_Passage shown:_
Offered by the Committee on Higher Degrees in Public Policy
The PhD in Public Policy provides advanced graduate training to exceptional scholars preparing for responsible positions in government, academic institutions, and research organizations. Participants in the program explore the questions of what government should do and how better governance can be achieved. The program furthers the primary mission of training capable leaders for the public sector by facilitating the scholarly research that enables public policy practitioners to make ever more informed policy choices. Recipients of this degree are also qualified to be future teachers in public policy and related academic fields.
Admissions and Residence
Admissions decisions are based on the excellence of the candidate’s academic record, test scores, recommendations, and a demonstrated ability and motivation to pursue research. Solid quantitative skills are an important part of successful applications. All students spend the first three years in residence.
Note to internal applicants from the Kennedy School only: Applicants for doctoral study may apply as early as the first term in residence. In some cases a student may choose to wait until the midpoint of the second year to apply. At the end of the second year of study, doctoral students must pass all PhD qualifying tests. The entire academic focus at this point is generally on the dissertation and any remaining elective coursework.
All applicants are required to take the GRE no later than November 15, 2012. Students whose native language is not English must take the Test of English as a Foreign Language (TOEFL) unless they have already completed a degree from an institution in which the language of instruction is English.
Applications for admission are available online at www.gsas.harvard.edu.
Applications must be submitted to the Graduate School of Arts and Sciences not to the Harvard Kennedy School.
For more detailed program information, consult the website maintained at the Harvard Kennedy School: www.hks.harvard.edu/degrees/phd/phd-in-public-policy.
Tuition and Financial Aid
Full tuition is charged during the first two years of study, and reduced tuition is charged in the second two years of study. The facilities fee is charged for any additional years in residence. Typical aid packages include four years of tuition plus two years of stipend. Students are eligible for teaching fellowships and research assistantships to help finance their studies. Please consult the GSAS Guide to Admission and Financial Aid for complete instructions.

_Supplied material:_

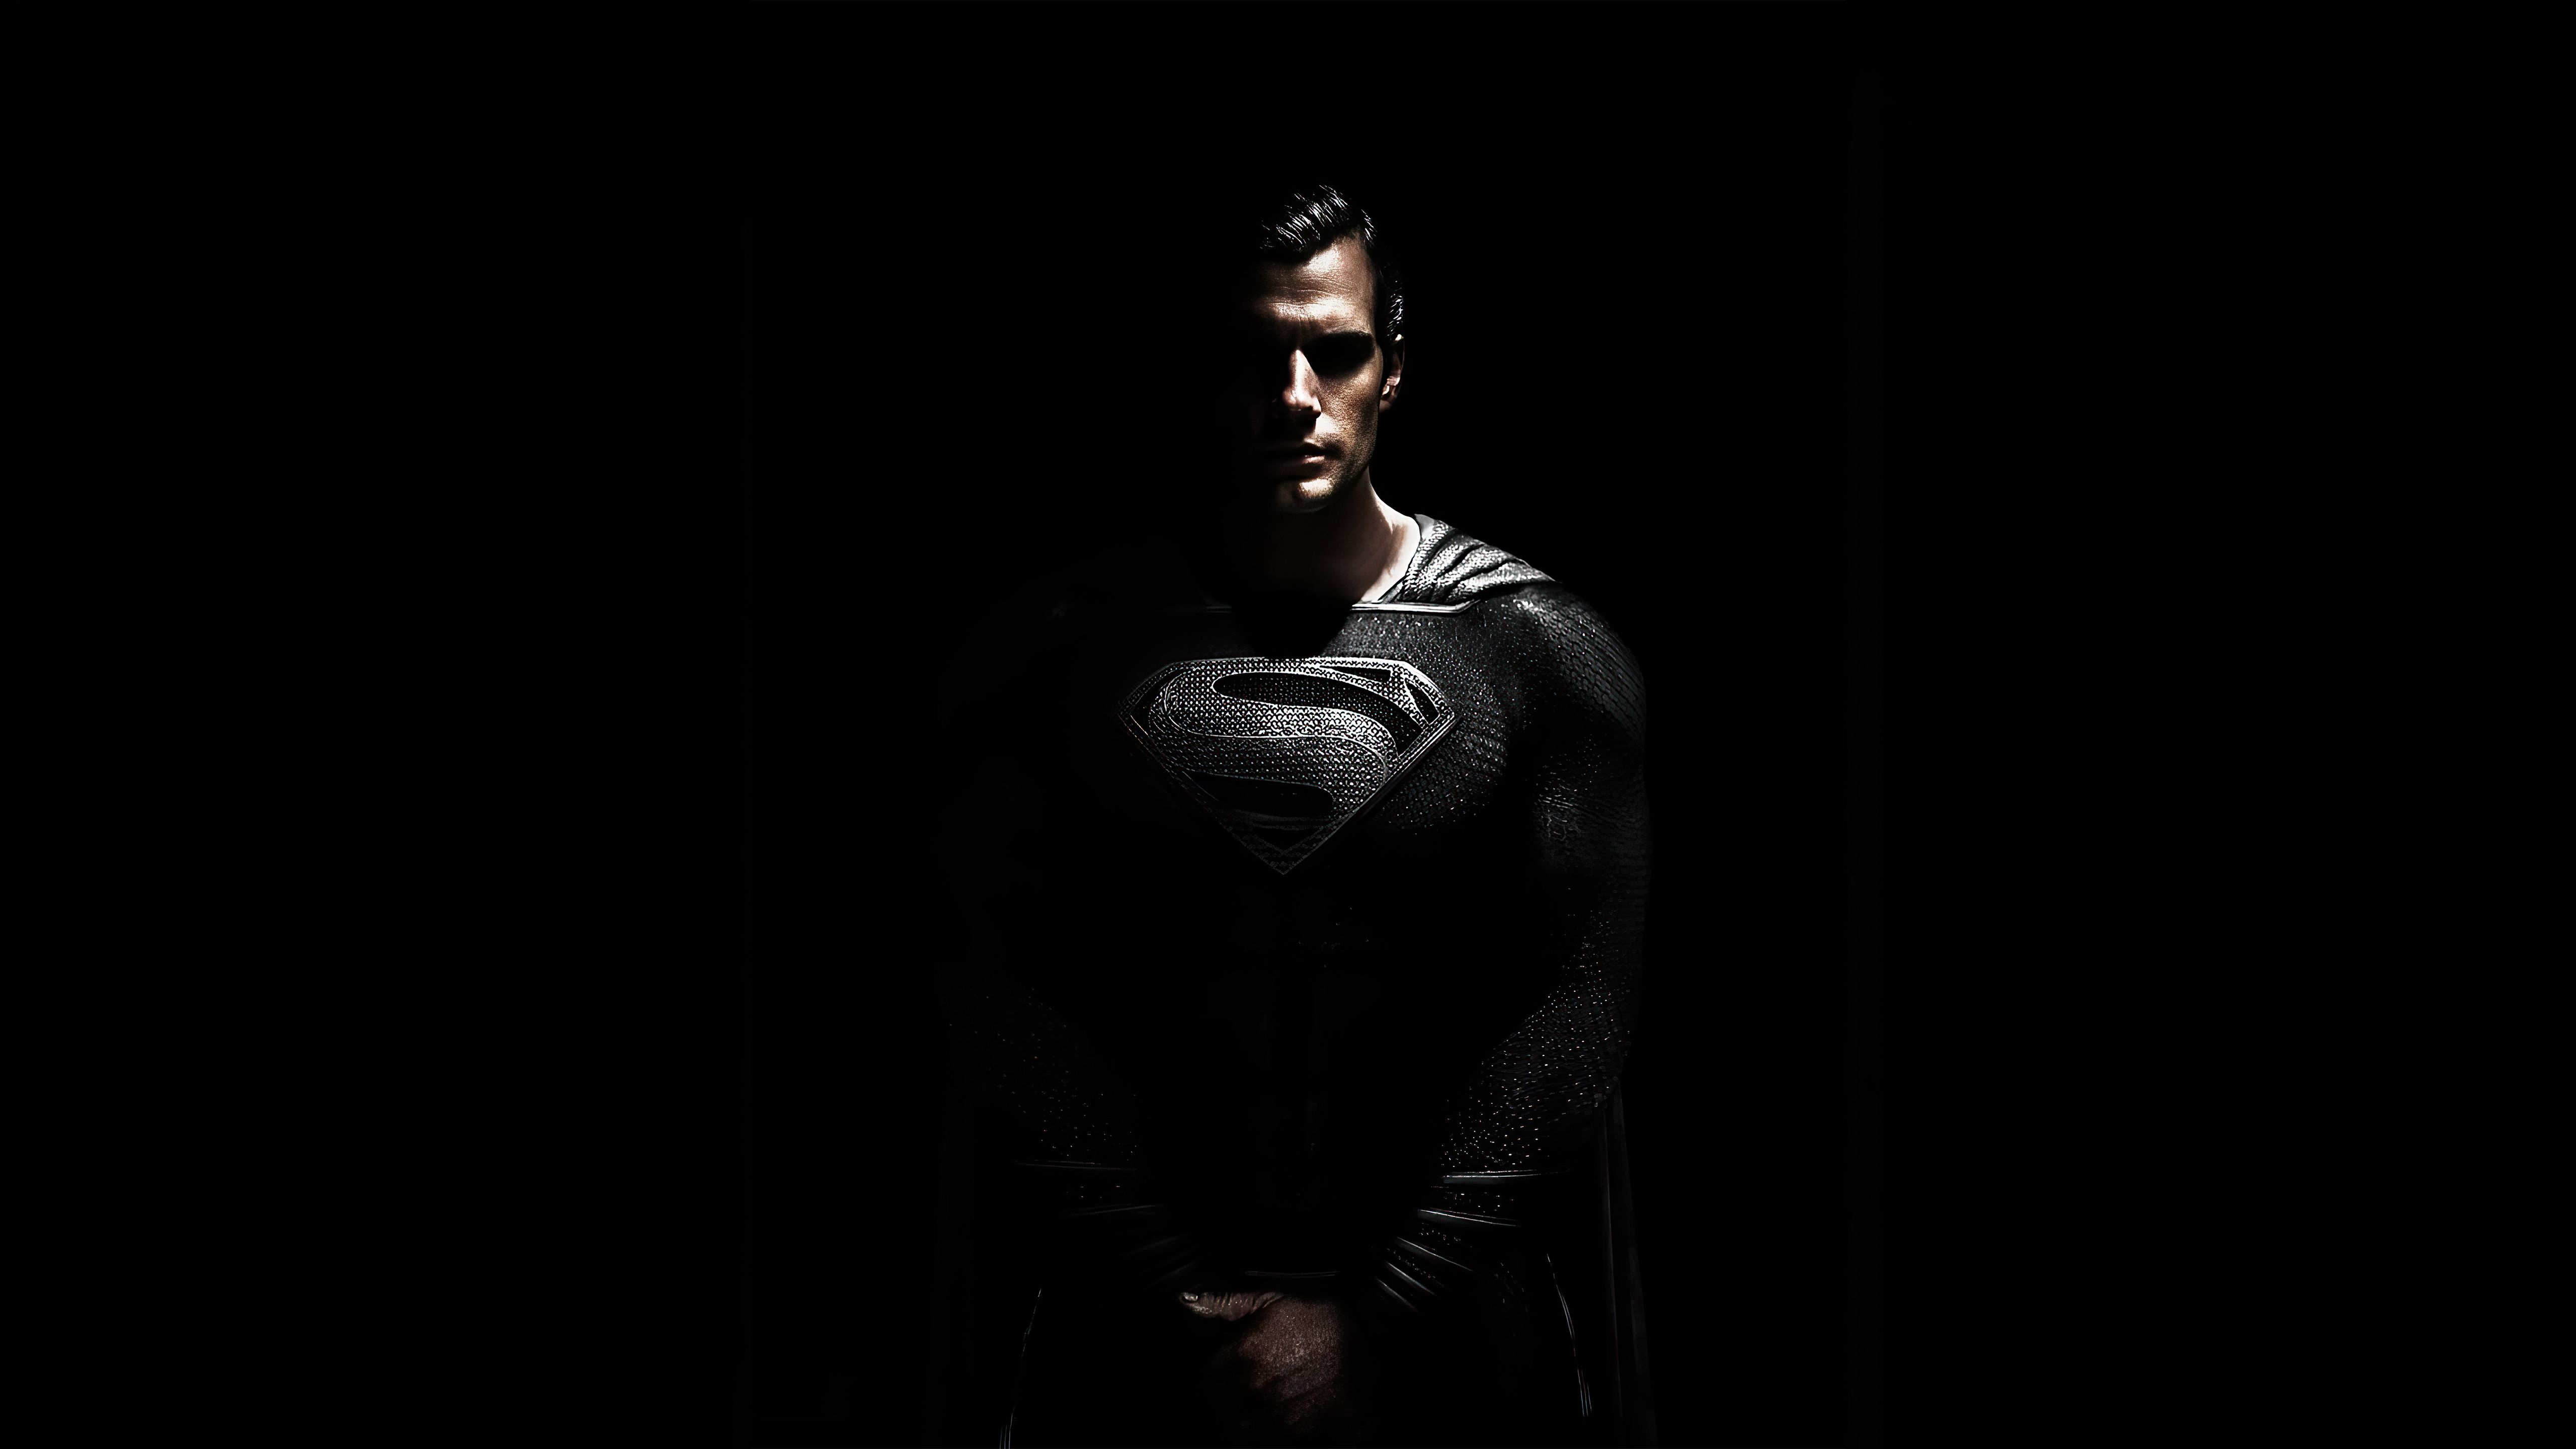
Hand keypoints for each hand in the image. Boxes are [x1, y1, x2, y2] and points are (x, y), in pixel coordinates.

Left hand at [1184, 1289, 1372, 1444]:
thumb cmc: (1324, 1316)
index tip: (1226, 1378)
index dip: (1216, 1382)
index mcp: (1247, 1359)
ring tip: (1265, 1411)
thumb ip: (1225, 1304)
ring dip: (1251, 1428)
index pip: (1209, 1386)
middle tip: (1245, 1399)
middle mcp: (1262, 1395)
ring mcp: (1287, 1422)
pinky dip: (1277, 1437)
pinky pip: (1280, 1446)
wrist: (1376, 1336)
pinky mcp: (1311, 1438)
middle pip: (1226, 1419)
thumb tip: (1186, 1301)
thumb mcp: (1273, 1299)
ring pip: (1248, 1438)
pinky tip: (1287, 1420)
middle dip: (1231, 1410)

--

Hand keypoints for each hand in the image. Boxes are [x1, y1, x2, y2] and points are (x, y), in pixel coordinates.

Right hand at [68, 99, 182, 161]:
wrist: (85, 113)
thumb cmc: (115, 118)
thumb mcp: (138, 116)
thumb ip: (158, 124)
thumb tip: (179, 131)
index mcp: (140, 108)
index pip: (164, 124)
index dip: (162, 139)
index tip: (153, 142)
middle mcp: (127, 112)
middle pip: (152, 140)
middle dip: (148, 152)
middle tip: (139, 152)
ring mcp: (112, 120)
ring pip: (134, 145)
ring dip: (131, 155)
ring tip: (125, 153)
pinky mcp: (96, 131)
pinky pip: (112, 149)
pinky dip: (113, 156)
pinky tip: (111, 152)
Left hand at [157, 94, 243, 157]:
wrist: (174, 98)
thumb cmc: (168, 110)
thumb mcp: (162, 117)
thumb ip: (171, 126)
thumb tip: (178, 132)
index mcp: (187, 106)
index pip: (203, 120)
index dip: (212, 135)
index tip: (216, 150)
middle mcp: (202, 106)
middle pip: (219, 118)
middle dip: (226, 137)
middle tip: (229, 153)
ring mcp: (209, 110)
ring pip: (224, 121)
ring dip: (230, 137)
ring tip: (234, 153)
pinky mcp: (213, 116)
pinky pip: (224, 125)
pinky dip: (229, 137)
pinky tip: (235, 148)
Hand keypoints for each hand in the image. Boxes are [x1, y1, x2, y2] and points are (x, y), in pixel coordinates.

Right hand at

_Work required:_ According to the public policy PhD description, by what date must all applicants take the GRE? The records are separate material with no connection to the program description.

_Expected answer:_ November 15, 2012.